Again, follow me carefully. I’m not arguing that “kids today just need to get a job.” That’s just it. They don’t need to get a job. There’s nothing that depends on them getting a job except some external expectation that they “learn responsibility” or some such dreck. You can’t just give them more chores and drill a work ethic into them. Our society considers them surplus people. They are an economic problem, which is why we need to delay their entry into the workforce for 20 years (during which time, by the way, they aren’t supposed to “do it"). And they know it! On a gut level, the place that tells them they are a fully functional, competent human being who have the skills to survive on their own, they know that they are still children.
And when they act out this anger, frustration, lust, or despair, we blame it on hormones. Or we make up some ridiculous generalization about “kids today.” I say it makes sense when prisoners act like prisoners.
When these teenagers become young adults, the landscape changes a bit. Now, when you work in a retail store to make money to pay bills, you get to become part of that shallow society. Now you get to sell crap to teenagers. And when you grouse about having a dead-end job, or about your tremendous debt-load, or about the fact that your career has no meaning, or if you demand better, you are vilified by news pundits as belonging to an ”entitlement generation.” Why can’t you just shut up and work for The Man, like your grandparents did? Why are you so spoiled? Preachers parrot back this conventional wisdom in pulpits all across America, again losing credibility with young adults.
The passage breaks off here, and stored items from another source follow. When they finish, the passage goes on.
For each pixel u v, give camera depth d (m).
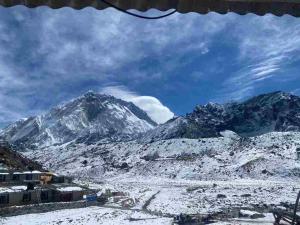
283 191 140.38
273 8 7.14
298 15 7.26
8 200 88.25
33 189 95.12
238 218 76.44
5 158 123.94
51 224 70.56
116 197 113.81
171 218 77.81
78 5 6.77
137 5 6.87
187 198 119.06
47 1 6.74
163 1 6.84
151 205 101.25
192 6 6.91
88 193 114.06
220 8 7.00
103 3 6.76
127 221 74.62
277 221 14.24
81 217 79.38
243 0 6.80
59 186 105.88
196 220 72.50
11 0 6.72
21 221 74.44
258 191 141.38
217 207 93.94
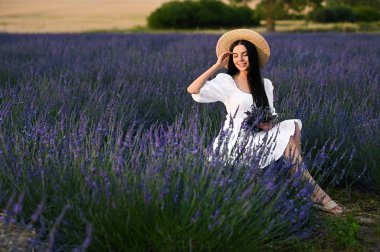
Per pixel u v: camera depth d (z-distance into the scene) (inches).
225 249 102.7
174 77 280.5
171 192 110.0
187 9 1937.7
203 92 146.4
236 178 119.6
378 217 142.9
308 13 2188.7
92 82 274.5
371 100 235.0
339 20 2202.3
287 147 143.9
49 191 121.3
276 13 1663.4
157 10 1932.8
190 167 117.3
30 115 165.5
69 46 517.3
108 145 133.3
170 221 103.2
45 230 109.1
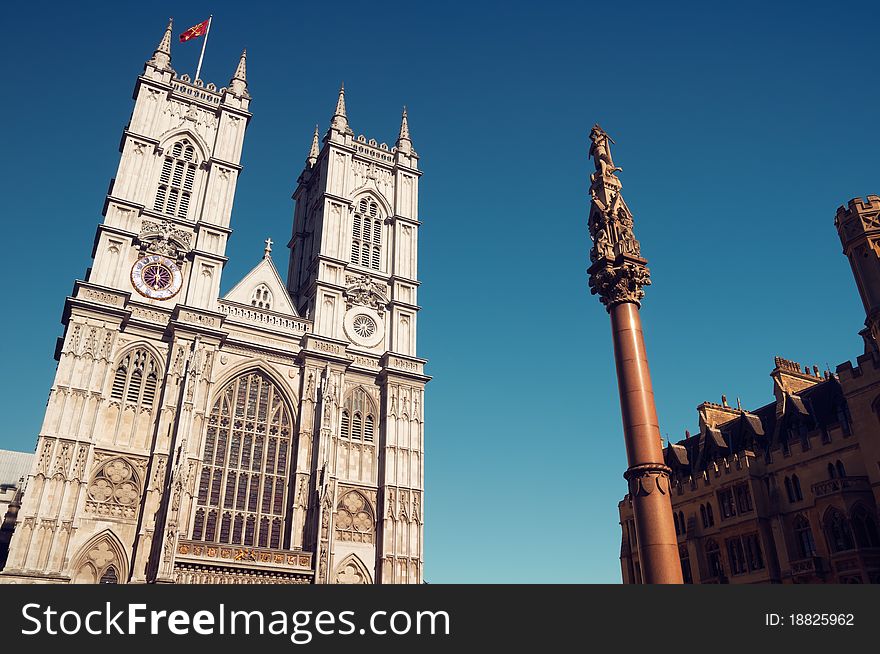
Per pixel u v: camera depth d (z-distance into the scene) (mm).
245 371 64062
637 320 25609
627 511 58594
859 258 42625
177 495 53688
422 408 69250
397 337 72688
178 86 74500
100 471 54281
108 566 52094
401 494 64250
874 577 40125
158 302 62875
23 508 50094
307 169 86812
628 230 27094
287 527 59156
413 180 83500
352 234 76625
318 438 62625
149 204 66500
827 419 47875
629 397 24219
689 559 53156
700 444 58375
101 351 57688
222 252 67438
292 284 79250
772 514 47625
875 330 40875
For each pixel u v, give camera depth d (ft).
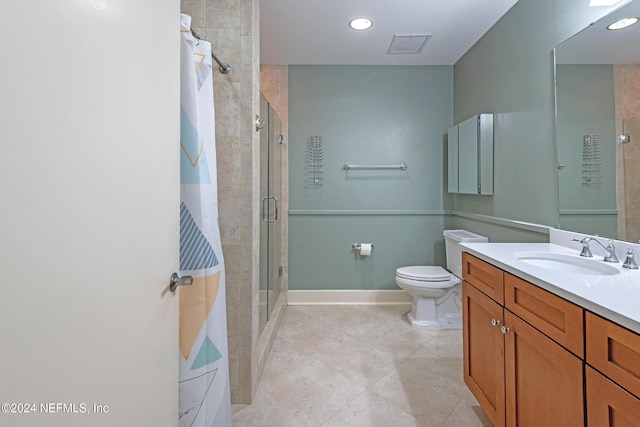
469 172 8.41
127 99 2.08
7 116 1.24
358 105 10.32
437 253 10.46
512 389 3.87
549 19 5.79
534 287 3.43
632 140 4.26
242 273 5.41
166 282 2.68
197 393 3.70
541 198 6.03
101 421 1.80
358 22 7.76
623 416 2.33
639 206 4.15
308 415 5.10
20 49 1.29
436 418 5.03
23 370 1.31
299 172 10.36
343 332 8.25
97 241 1.78
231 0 5.29
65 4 1.52
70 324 1.57
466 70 9.40
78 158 1.63
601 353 2.53
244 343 5.41
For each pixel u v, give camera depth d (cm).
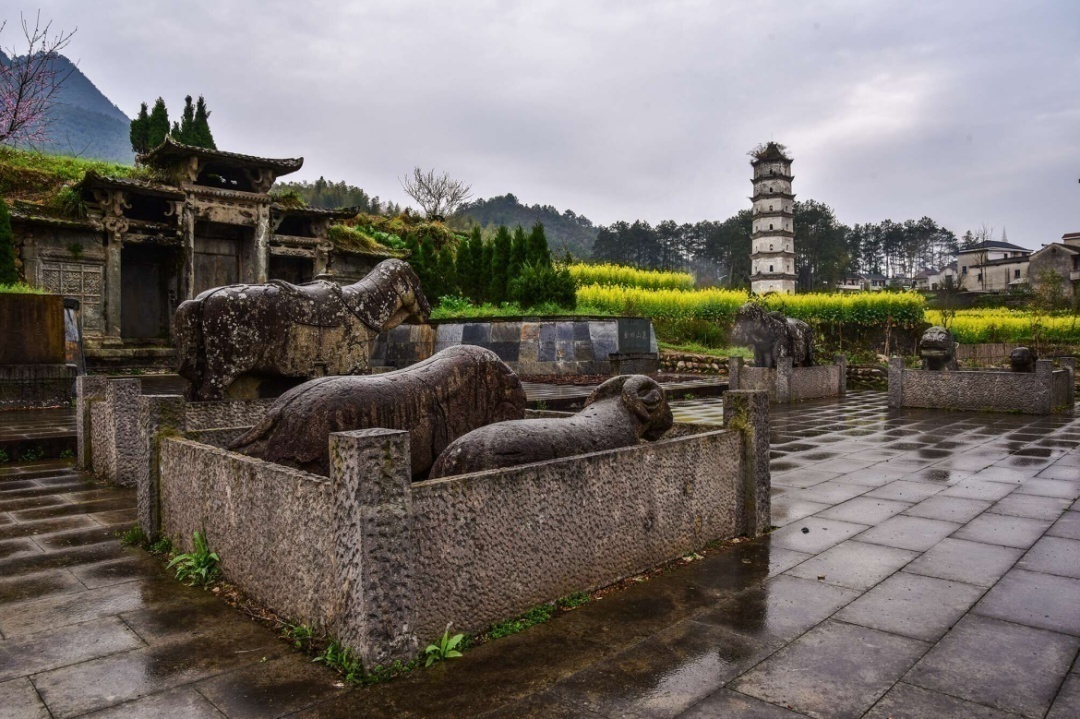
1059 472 766
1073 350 2816
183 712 274
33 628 353
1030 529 542
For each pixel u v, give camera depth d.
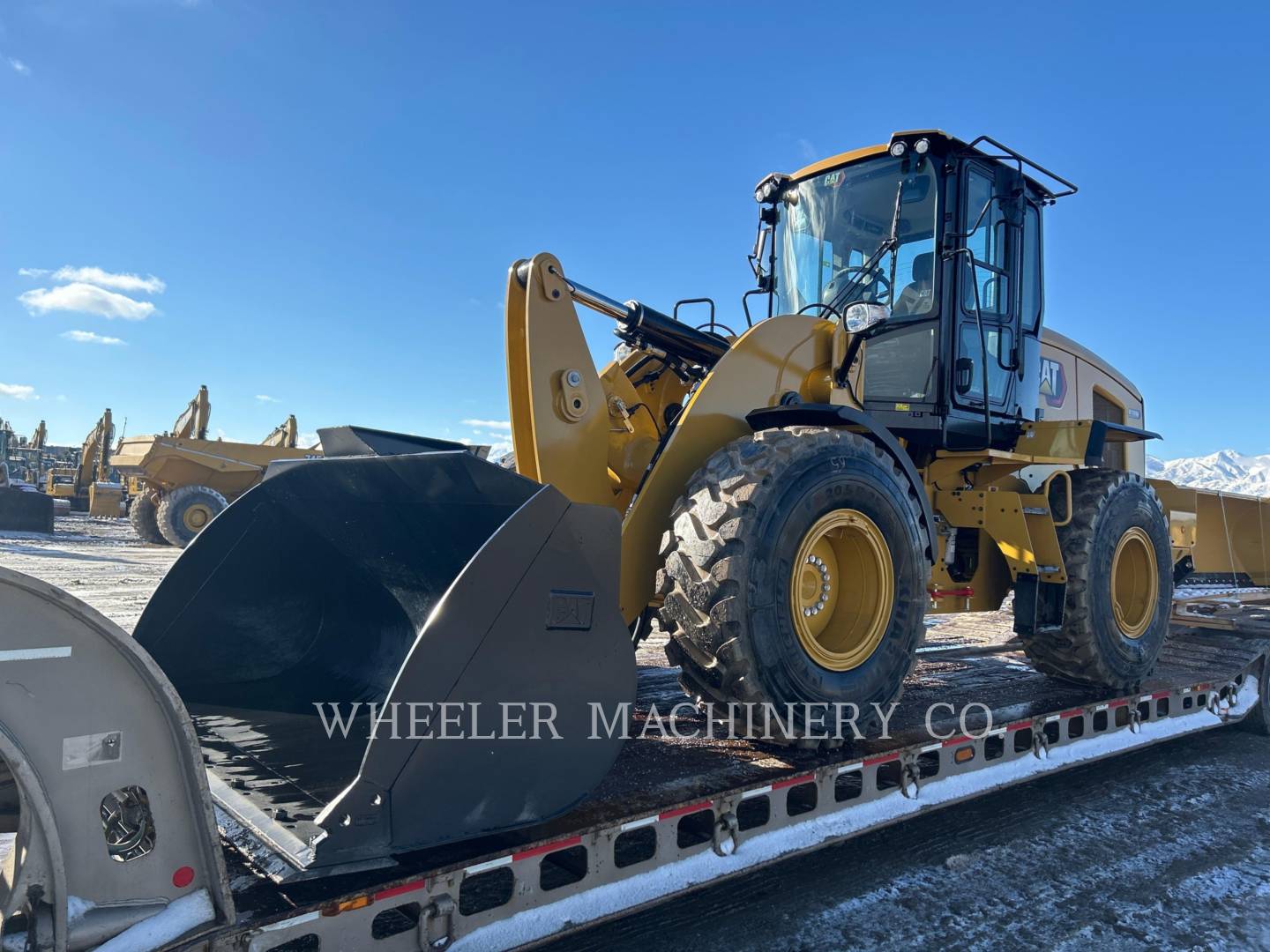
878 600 2.91
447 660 1.84
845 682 2.74
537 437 2.68
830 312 3.88
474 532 2.42
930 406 3.85
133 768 1.51
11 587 1.39
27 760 1.39
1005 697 3.94
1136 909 2.62
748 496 2.51
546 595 2.00
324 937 1.68
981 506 4.02
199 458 15.16
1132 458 6.61
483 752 1.89
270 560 3.00
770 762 2.69
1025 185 4.25
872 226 4.07
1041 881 2.80
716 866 2.31
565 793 2.03
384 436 3.03
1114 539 4.09
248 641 2.97
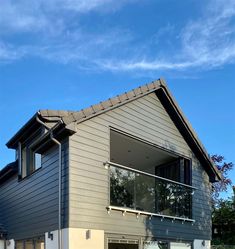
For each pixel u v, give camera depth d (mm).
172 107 15555
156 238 14055
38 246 13523
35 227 13508
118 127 13516
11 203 16078
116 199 12922
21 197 15086
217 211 25125
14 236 15367
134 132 14062
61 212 11914
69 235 11508
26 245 14445
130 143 14586
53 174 12711
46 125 13312
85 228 11875
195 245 15562
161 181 14750
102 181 12602
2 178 16969
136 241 13344
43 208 13094
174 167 16422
But I do believe that part of what the church needs to do is to help people grow up. Not just by helping “young adults,” because we have several generations of people who have grown up under this same model who have been educated to be consumers. Nor am I suggesting we all need to move back on the farm or become Amish (though there is something appealing about that). But I do think that part of what is called for is a radical re-visioning of our lifestyle and how we behave as communities together. How do we give teenagers meaningful work? How do we create a community in which “unsettled” young adults can make important contributions to a community’s thriving?
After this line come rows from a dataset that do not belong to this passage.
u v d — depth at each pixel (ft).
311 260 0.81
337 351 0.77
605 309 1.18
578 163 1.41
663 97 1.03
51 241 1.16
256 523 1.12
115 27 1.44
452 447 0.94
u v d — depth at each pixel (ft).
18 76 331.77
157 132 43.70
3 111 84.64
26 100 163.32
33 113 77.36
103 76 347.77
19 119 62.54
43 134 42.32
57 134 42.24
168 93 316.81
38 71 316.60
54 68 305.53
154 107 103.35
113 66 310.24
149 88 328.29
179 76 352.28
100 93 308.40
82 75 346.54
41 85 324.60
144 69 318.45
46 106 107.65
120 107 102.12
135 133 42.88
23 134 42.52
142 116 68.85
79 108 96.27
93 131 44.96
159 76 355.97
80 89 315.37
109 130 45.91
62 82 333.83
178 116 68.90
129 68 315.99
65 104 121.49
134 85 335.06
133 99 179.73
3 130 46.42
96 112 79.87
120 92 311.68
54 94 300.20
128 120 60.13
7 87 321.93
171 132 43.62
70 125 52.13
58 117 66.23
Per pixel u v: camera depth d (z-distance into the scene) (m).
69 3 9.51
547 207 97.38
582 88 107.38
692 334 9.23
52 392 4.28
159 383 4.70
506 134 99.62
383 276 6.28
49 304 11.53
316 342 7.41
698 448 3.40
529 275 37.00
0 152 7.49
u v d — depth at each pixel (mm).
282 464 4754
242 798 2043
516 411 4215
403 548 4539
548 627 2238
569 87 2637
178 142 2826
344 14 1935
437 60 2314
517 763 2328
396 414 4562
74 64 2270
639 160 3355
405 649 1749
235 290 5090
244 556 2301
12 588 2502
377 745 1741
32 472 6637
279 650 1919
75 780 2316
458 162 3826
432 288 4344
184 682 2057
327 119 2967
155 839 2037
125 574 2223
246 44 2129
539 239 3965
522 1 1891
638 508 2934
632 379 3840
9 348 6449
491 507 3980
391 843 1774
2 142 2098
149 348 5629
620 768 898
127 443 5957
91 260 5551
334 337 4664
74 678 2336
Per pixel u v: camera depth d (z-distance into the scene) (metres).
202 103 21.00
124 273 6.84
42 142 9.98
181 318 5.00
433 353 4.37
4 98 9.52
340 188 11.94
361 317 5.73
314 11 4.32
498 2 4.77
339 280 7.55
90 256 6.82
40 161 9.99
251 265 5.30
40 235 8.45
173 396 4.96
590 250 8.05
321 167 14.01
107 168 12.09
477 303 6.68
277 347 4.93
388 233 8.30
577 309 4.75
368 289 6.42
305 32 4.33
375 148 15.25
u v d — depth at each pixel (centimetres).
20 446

*(When I use the term “extended adolescence,” I do not mean to denigrate adolescents or to use it as a purely negative term. Donald Joy’s book Bonding: Relationships in the Image of God is where I first grew to like the idea, and I’ve found it to be useful in explaining the way that we simultaneously idolize and infantilize youth. “Adolescence” the way I use it here is a social construction which our media culture uses to educate children to be consumers and to prevent adults from growing up.)
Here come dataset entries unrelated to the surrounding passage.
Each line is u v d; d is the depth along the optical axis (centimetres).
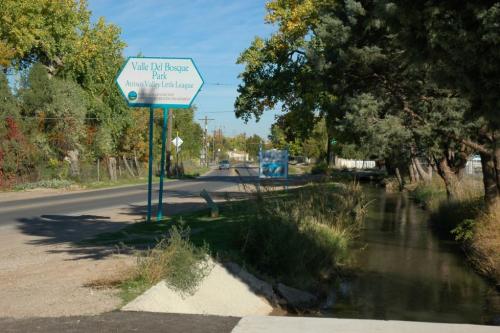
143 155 5559
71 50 4228
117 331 580
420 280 1197
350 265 1331
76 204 2389
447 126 1667
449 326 621
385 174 5256
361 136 2202
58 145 3684
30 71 3656
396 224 2095
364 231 1873
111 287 764
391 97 1952
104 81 4509
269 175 1895
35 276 850
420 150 2319
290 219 1196
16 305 680
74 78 4369
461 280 1198
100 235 1363
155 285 766
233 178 5397
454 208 1873
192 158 9112
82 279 816
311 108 3278
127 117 4659
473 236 1473
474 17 633
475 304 1006
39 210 2111
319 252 1190
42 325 598
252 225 1110
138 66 1577
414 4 684
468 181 2280
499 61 627
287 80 3322
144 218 1770
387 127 1947
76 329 584
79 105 3825
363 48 1800
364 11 1775
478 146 1577
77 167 3928
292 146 8400
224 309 824
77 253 1074
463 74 664
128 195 2969
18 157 3325
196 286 823
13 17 3941
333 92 2069
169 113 5694
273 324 619
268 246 1066
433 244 1647
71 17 4231
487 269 1237
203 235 1244
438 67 716
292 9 3216
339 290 1113
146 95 1580
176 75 1576
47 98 3644
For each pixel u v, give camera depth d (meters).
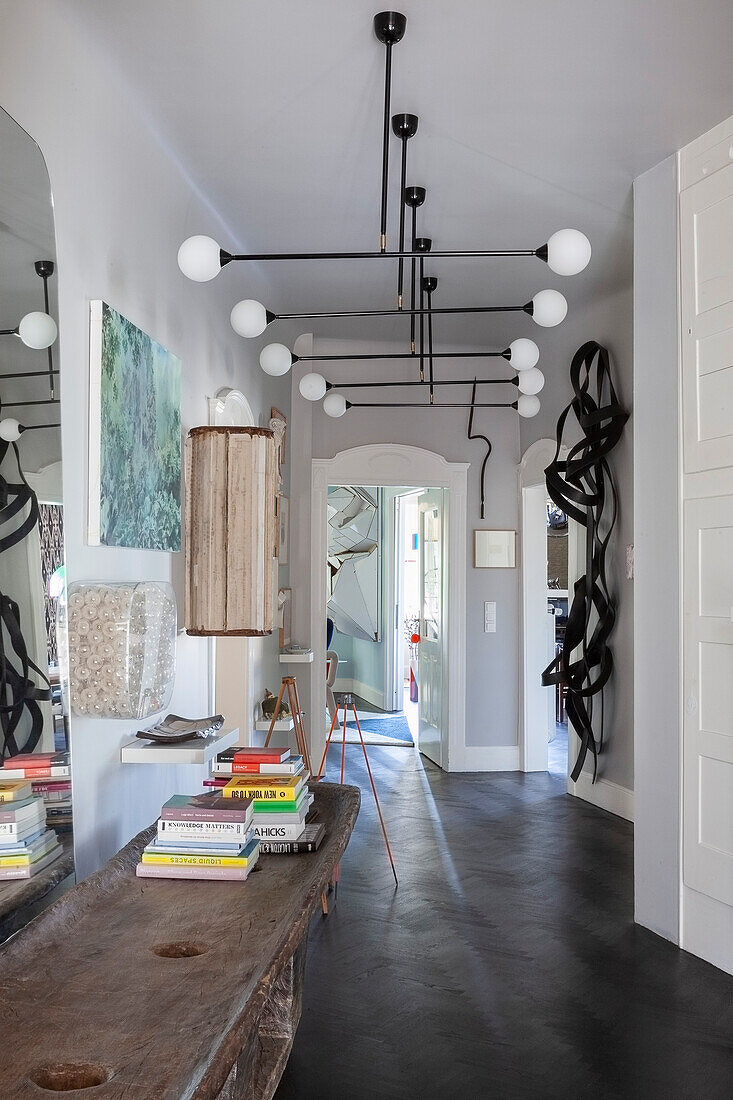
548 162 4.29
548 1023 3.28
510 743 7.98
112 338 3.19
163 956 2.02
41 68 2.81
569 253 3.18
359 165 4.30
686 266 4.04
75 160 3.05
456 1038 3.16
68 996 1.78
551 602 10.96
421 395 7.94
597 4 3.08
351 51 3.34
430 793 6.96
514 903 4.53
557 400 7.21
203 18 3.11
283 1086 2.83
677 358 4.12
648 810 4.26
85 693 2.97
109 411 3.16
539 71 3.50
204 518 3.90
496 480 8.04
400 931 4.13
**(I’m not claiming that Jane Austen’s works are reliable estimates of average age of marriage, but it’s a nice reference point to consider. There is some debate about whether these age differences are as extreme as I’m claiming. Regardless, I think it’s pretty significant for the church if 100 years ago, the span of time between when one matured sexually and the time of socially-acceptable sexual experience was shorter than today.)
***(When I’ve talked about this with other church workers, they inevitably get frustrated and ask, “well, what should we do, then - pass out condoms?” This misses the point. I do not seriously think the church should either a) promote earlier marriage or b) encourage sex outside of marriage. But I do think our credibility is at stake if we do not honestly confront the economic forces which impact families and human sexuality.)